In a similar vein, my friend hates talking to the tax people. Anything dealing with her tax returns sends her into a tailspin. And so I totally understood when she called me in a panic saying she got a letter from the taxation department wanting her to call them in regard to an item she submitted on her tax return. Despite the fact that everything she submitted was honest and backed up with receipts, the very thought of talking to the tax man immobilized her.

 

She told me that she wanted her accountant to deal with it. “That’s why I pay him, right? I know that whatever I say will be wrong. I am just so stupid about these things! I don’t have what it takes to deal with it. I’ll say the wrong thing and they’ll audit me forever.”


I thought about what she had said and what kind of message she was telling herself. Basically she was reinforcing her own insecurity and putting herself down. I called her back and told her how impressed I was with her action. It was so perceptive and smart of her to have the sense to call on people with more expertise than she possessed to handle the situation for her. I told her that her decision to pass the situation on to her accountant took good insight into herself. It wasn’t easy to know which areas of her life she can handle really well and which areas she felt were better handled by the experts.

 

I told her I thought she had made an intelligent choice. She thanked me for the comments, laughed and said, “Isn’t it amazing what reframing does.” Both she and I had basically said the same thing. We had the same plan. But what a difference the words made. Her statements were self-deprecating and insulting. Mine, about her, where reinforcing and praiseworthy.

 

We often put ourselves down and send ourselves negative messages. Negative self-messages only feed into our insecurities and make us feel worse than we already do about ourselves and about the things we have difficulty with. A simple reframing, a way of seeing our action as not only all right, but positive as well, can make all the difference in how we feel about ourselves. It is the first step to bolstering our self-confidence.

 

Well spouses seem to have self-deprecating comments down pat. Always being told what they can do better, being challenged about whether they are doing the right thing and often being criticized by the ill person they care for, well spouses quickly develop the skill of beating themselves up with self- deprecating comments. The greater community teaches them that they need to constantly defend their actions and justify what they are doing, so they cannot help but always second-guess what they decide. Hence they tend to see themselves in a negative way and will often put a negative spin on any comments about themselves.

 

This creates a never-ending spiral. Self-deprecating comments lead to more insecurity, which leads to more self-deprecation.. Being unsure of yourself is revealed in your behavior and so people around you feed into it.
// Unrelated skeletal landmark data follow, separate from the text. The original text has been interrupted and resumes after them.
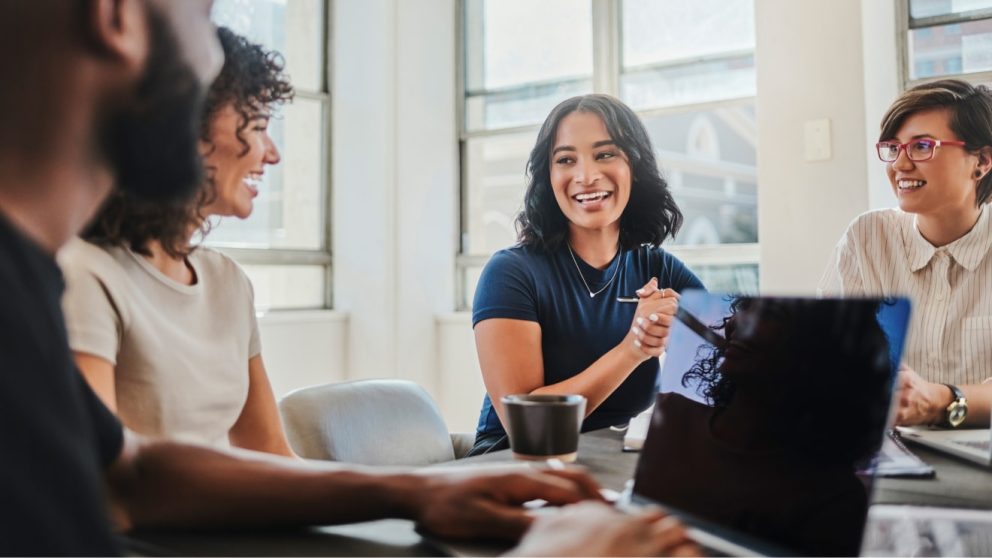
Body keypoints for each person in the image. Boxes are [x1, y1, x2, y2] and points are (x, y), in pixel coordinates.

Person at [0, 2, 697, 556]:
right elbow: (114, 496)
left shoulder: (41, 280)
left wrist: (416, 495)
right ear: (117, 15)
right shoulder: (67, 280)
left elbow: (134, 472)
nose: (272, 151)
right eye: (203, 12)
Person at [59, 27, 295, 456]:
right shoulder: (85, 275)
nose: (272, 153)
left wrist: (392, 499)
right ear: (190, 127)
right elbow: (110, 477)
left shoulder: (228, 281)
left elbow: (272, 452)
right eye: (258, 125)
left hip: (231, 523)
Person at [469, 94, 704, 456]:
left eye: (605, 154)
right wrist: (635, 348)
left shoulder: (658, 269)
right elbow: (527, 424)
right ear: (549, 177)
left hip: (615, 460)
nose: (586, 176)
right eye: (566, 160)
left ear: (634, 167)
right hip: (517, 464)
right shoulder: (510, 273)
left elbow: (736, 360)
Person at [637, 298, 893, 556]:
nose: (740, 321)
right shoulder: (669, 413)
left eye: (772, 315)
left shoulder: (833, 499)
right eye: (747, 308)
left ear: (820, 352)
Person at [819, 79, 992, 428]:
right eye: (893, 148)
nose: (900, 164)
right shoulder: (866, 239)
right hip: (885, 455)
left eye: (922, 146)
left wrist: (941, 400)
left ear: (982, 161)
If you’re unsure of yourself, your behavior and comments invite people to help you make decisions. This tends to make you feel even more inadequate in your ability to decide what to do on your own. And, so it goes, on and on.

 

There can be a positive way of presenting almost anything. The first step is to stop calling yourself names. “That’s stupid, or I don’t have the brains to do it, or what an idiot I am!” just serves to make you feel bad about yourself. Next, you need to realize that no one has all the answers and no one does everything well. That’s why we have experts.

 

Realize that everyone makes mistakes and that we all need assistance at times. That knowledge makes asking for help a positive choice − a smart thing to do, instead of a negative one. It turns asking for help into a strategy, instead of a response to a feeling of inadequacy. We all need help at times and it is only smart to ask for it when you need it. Lastly, accept your limitations and acknowledge that knowing your limits is smart.

 

Reframe how you talk to yourself. Praise yourself for what you do right and find what you do right in everything you do. Concentrate on what you do well. Acknowledge it and pat yourself on the back, because you really did do a good job. Just reframe your self-talk so that you can see it.